Los historiadores han notado que el mundo cristiano ha pasado por un cambio aproximadamente cada quinientos años: la Encarnación llega en la “plenitud de los tiempos”, el Imperio Romano termina con las invasiones bárbaras; la división entre la cristiandad oriental y occidental; la revuelta protestante; y ahora nuestro propio tiempo, el final de la Ilustración.
El filósofo político Eric Voegelin señaló que las civilizaciones avanzan y declinan al mismo tiempo, y tenía razón. Nunca hay un avance o un declive uniforme. Algunas cosas mejoran mientras que otras empeoran. Nos maravillamos de cómo ha mejorado la medicina durante el último siglo. Damos por sentado curas que ni siquiera nuestros abuelos deseaban. Avances tan maravillosos... y sólo los vemos al mirar más allá de los desconcertantes declives que se evidencian en todas las revistas populares y en las pantallas luminosas de nuestras salas de estar.
Juan Pablo II ha servido durante un cuarto de siglo en lo que objetivamente es el cargo más importante del mundo. Esta afirmación sería cierta incluso si se hubiera mantenido recluido en el Palacio Apostólico, ya que el papado sigue siendo la piedra angular, sin importar quién lo ocupe. Pero este Papa ha sido el Papa menos secuestrado de todos los tiempos. En parte, esto ha sido una consecuencia fortuita de una tecnología que no estaba disponible para los papas anteriores (me pregunto qué habría podido hacer Pedro con la televisión y el avión a reacción), pero en parte ha sido una función del tipo de hombre que Juan Pablo II Yo lo soy.
En Romanos 8:24 Pablo nos dice que “la esperanza que se ve no es esperanza. ¿Quién espera en lo que ve? ¿Quién espera lo que ciertamente recibirá? En tal situación, la virtud que actúa es la paciencia, no la esperanza. Esperamos cuando no estamos del todo seguros de que lo que deseamos se cumplirá. En sus numerosos viajes, Juan Pablo II ha hablado de una primavera para la Iglesia. Ni siquiera él puede saber cuándo podría llegar esa primavera. Hay que admitir que podríamos estar entrando en un invierno aparentemente interminable para la Iglesia y para el mundo entero, que podría durar siglos incalculables. En teoría, esto es posible, pero no es probable, dada la historia humana hasta ahora y dada la misericordia de Dios hacia el hombre.

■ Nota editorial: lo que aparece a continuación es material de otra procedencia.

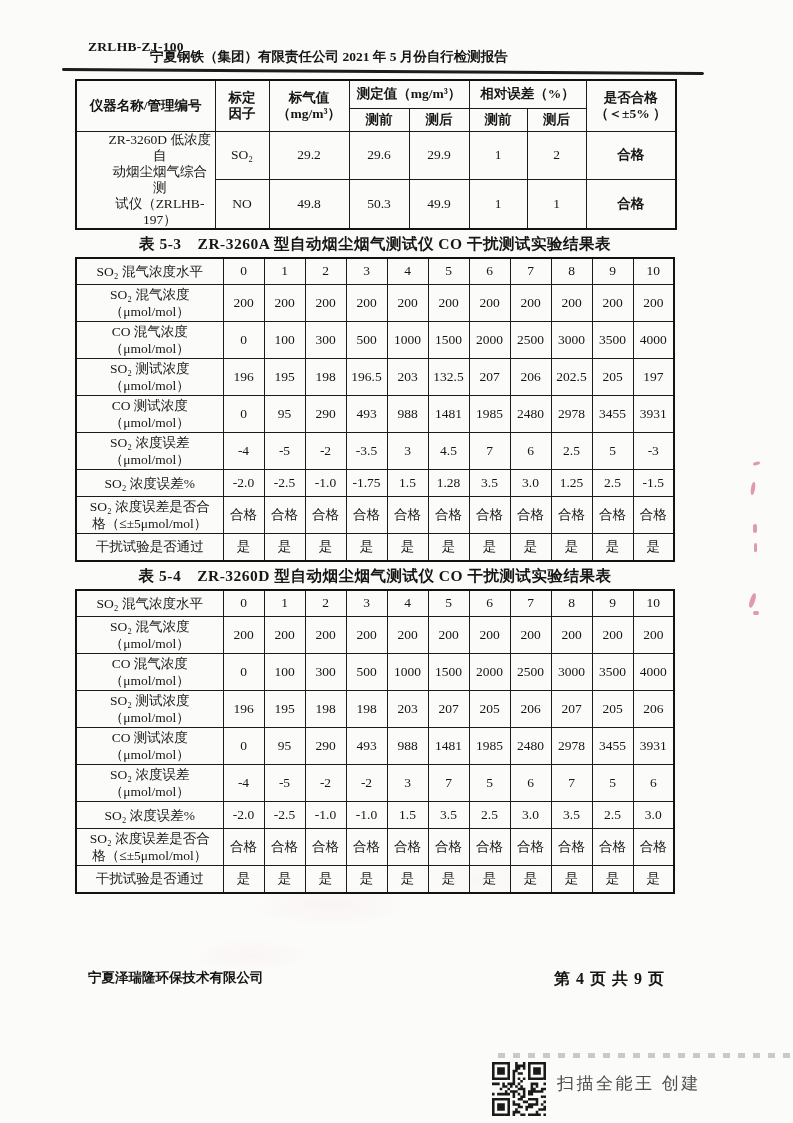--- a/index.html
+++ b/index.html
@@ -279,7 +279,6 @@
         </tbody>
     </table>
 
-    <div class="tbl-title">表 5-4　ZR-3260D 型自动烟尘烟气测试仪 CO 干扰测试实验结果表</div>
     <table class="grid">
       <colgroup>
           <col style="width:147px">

Es mucho más probable que se produzca una transición hacia una nueva cultura, una nueva sociedad, un nuevo espíritu, por muy difícil que nos resulte imaginarlo hoy. Este Papa lo imagina y se ha estado preparando para ello. Su camino no es el único concebible. Dado que todos los caminos conducen a Roma, podría ser que alguno de los otros caminos hubiera sido elegido más oportunamente. Aún así, el camino de la esperanza no es una mala elección, y es un camino que muchos agradecen ser invitados a recorrer, especialmente aquellos que, desanimados por lo que ven a su alrededor, podrían haber preocupado que Dios les hubiera retirado su favor. mundo.
Juan Pablo II, infundidor de esperanza, no estará presente para ver la nueva primavera de la Iglesia cuando llegue, pero merecerá mucho crédito por ello.